Question: The total energy of the free surface of a liquid drop is \[2\pi \] times the surface tension of the ...

Question

The total energy of the free surface of a liquid drop is $2\pi$ times the surface tension of the liquid. What is the diameter of the drop? [Assume all terms in S.I units].

Answer 1

Solution

First of all, find the expression of total energy of a liquid drop which relates energy, surface area and surface tension. We have another relation of energy given in the question. Compare these two equations and manipulate it accordingly.

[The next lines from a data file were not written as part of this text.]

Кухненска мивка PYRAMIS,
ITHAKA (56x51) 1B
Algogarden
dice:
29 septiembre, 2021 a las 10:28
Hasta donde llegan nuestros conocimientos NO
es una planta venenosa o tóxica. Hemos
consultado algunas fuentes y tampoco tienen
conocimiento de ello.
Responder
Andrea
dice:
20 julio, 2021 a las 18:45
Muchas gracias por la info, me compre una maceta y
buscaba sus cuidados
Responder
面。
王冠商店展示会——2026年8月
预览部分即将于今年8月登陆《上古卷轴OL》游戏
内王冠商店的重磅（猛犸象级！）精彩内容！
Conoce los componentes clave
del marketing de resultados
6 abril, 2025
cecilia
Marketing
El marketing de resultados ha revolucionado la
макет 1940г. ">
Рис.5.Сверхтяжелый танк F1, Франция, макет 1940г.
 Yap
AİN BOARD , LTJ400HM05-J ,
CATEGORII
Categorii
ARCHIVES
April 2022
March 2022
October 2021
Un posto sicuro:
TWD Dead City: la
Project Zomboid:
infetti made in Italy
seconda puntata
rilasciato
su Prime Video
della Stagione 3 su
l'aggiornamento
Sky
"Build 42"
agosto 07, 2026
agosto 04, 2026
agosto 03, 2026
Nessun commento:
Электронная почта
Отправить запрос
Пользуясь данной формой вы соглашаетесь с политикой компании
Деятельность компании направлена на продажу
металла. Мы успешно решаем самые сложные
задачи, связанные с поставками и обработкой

Complete step by step answer:
Given that the total energy of the free surface of a liquid drop is $2\pi$ times the surface tension of the liquid. So, we can write:
$E = 2\pi \times S$ …… (1)
Where,
$E$ indicates the total energy of the free surface.
$S$ indicates the surface tension of the liquid.
Again, we know the relation between total energy and the surface tension as:
$E = A \times S$ …… (2)
Where,
$E$ indicates the total energy of the free surface.
$S$ indicates the surface tension of the liquid.
$A$ indicates the total surface area of the drop.
Again, it's known that the shape of the liquid drop is spherical. Hence, its total surface area is given by the formula:
$A = 4\pi {r^2}$
Where,
$A$ indicates the total surface area of the drop, which is spherical in shape.
$r$ indicates the radius of the liquid drop.
Now, we compare the two equations numbered as (1) and (2), and we get:
$E = 2\pi \times S = A \times S$
Manipulating the above equation, we get:
$2\pi \times S = A \times S \\\ \Rightarrow 2\pi \times S = 4\pi {r^2} \times S \\\ \Rightarrow 2\pi = 4\pi {r^2} \\\ \Rightarrow{r^2} = \dfrac{1}{2} \\\$
Simplifying again to find the value of radius:
$r = \dfrac{1}{{\sqrt 2 }}$
Hence, the radius of the drop comes out to be $\dfrac{1}{{\sqrt 2 }}\,{\text{m}}$ .
We know, diameter $\left( D \right)$ is twice the radius, so we get:
$D = 2r \\\ \Rightarrow D= 2 \times \dfrac{1}{{\sqrt 2 }} \\\ \Rightarrow D= \dfrac{2}{{\sqrt 2 }} \\\ \therefore D= \sqrt 2 \,{\text{m}} \\\$
Hence, the diameter of the bubble is $\sqrt 2 \,{\text{m}}$ .

Note: In the given problem, it is impossible to find the radius, from one equation itself. Hence, you need energy equations. One is already given in the question. Find another one. After finding the radius you need to find the diameter. It should be remembered that diameter is half the radius.